> **WHAT YOU NEED TO DO**: If a line in the entries below contains the word "comentários", it counts; report how many such lines there are, and only that number.

━━━ EXCERPTED RECORDS

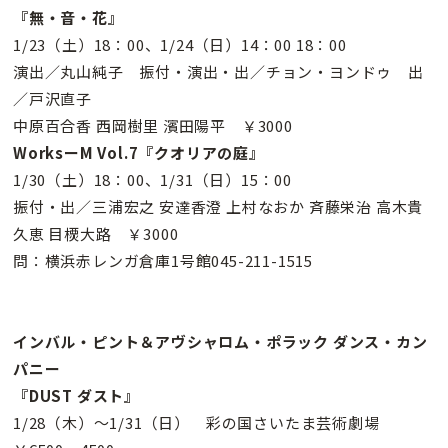
『無・音・花』
1/23（土）18：00、1/24（日）14：00 18：00
演出／丸山純子 振付・演出・出／チョン・ヨンドゥ 出
／戸沢直子
中原百合香 西岡樹里 濱田陽平 ￥3000
WorksーM Vol.7『クオリアの庭』
1/30（土）18：00、1/31（日）15：00
振付・出／三浦宏之 安達香澄 上村なおか 斉藤栄治 高木貴
久恵 目樮大路 ￥3000
問：横浜赤レンガ倉庫1号館045-211-1515
インバル・ピント＆アヴシャロム・ポラック ダンス・カン
パニー
『DUST ダスト』
1/28（木）〜1/31（日） 彩の国さいたま芸術劇場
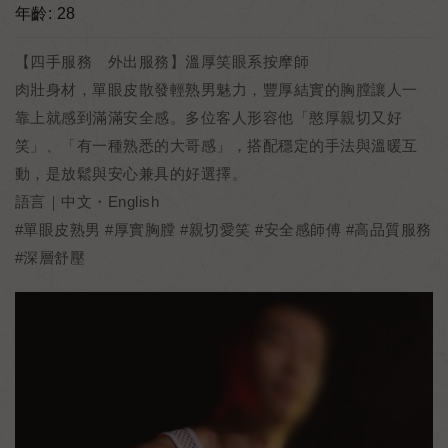
年齡: 28
【四手服務 外出服務】溫厚笑眼系按摩師
肉壯身材，單眼皮散發輕熟男魅力，豐厚結實的胸膛讓人一
靠上就感到滿滿安全感。多位客人形容他「憨厚親切又好
笑」、「有一種熟悉的大哥感」，搭配穩定的手法與溫暖互
動，是放鬆與安心兼具的好選擇。
語言｜中文・English
#單眼皮熟男 #厚實胸膛 #親切愛笑 #安全感師傅 #高品質服務
#深層舒壓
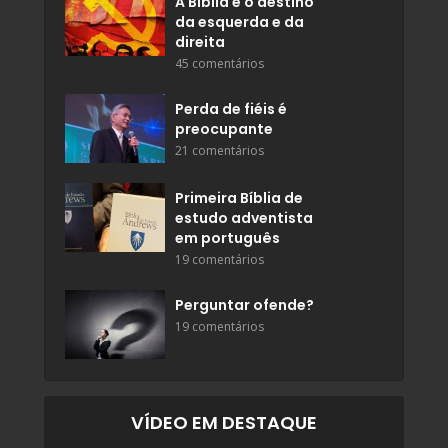
A Bíblia e o destino
da esquerda e da
direita
45 comentários
Perda de fiéis é
preocupante
21 comentários
Primeira Bíblia de
estudo adventista
em português
19 comentários
Perguntar ofende?
19 comentários
VÍDEO EM DESTAQUE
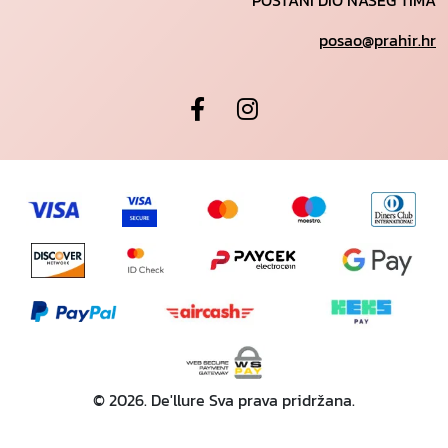
POSTANI DIO NAŠEG TIMA
posao@prahir.hr
© 2026. De'llure Sva prava pridržana.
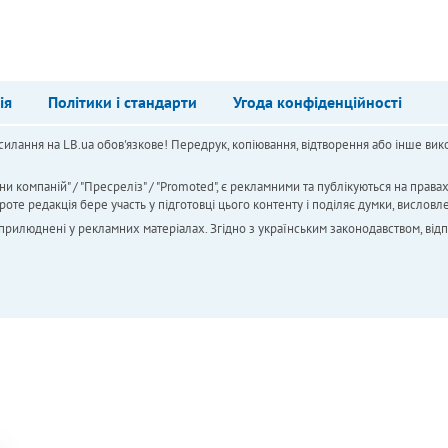
ія
Політики і стандарти
Угода конфіденційності
силання на LB.ua обов'язкове! Передрук, копіювання, відтворення або інше вико
ни компаній" / "Пресреліз" / "Promoted", є рекламними та публікуються на права
 редакція бере участь у підготовці цього контенту і поділяє думки, висловле
 оприлюднені у рекламних матеріалах. Згідно з українським законодавством, від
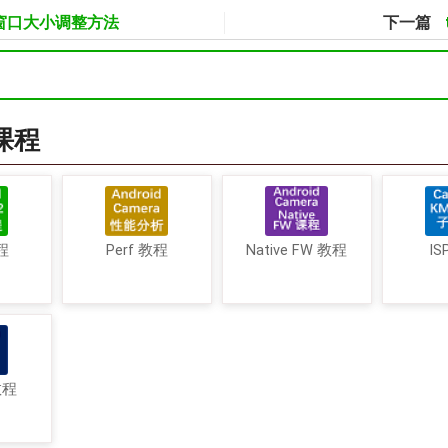
er 窗口大小调整方法
下一篇
a课程
程
Perf 教程
Native FW 教程
IS
教程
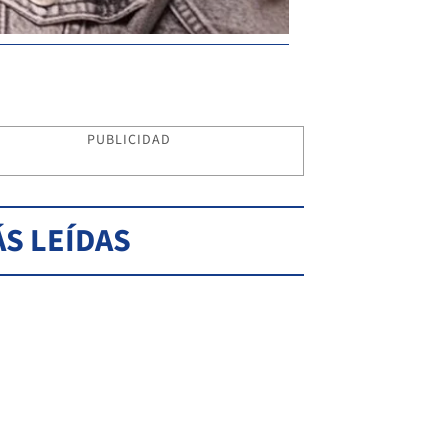
PUBLICIDAD
S LEÍDAS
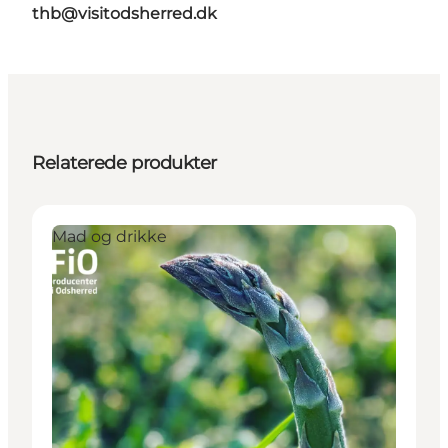
thb@visitodsherred.dk
Relaterede produkter
Mad og drikke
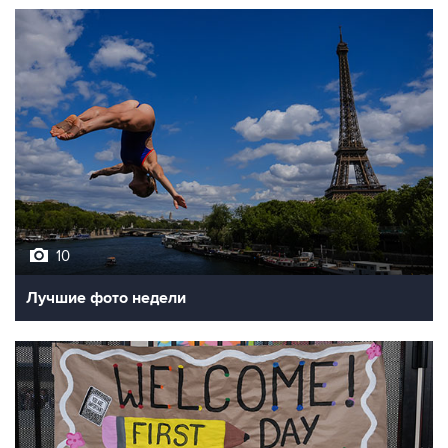
10
Лучшие фото недели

━━━━━━

> **SOLUTION BELOW**: 4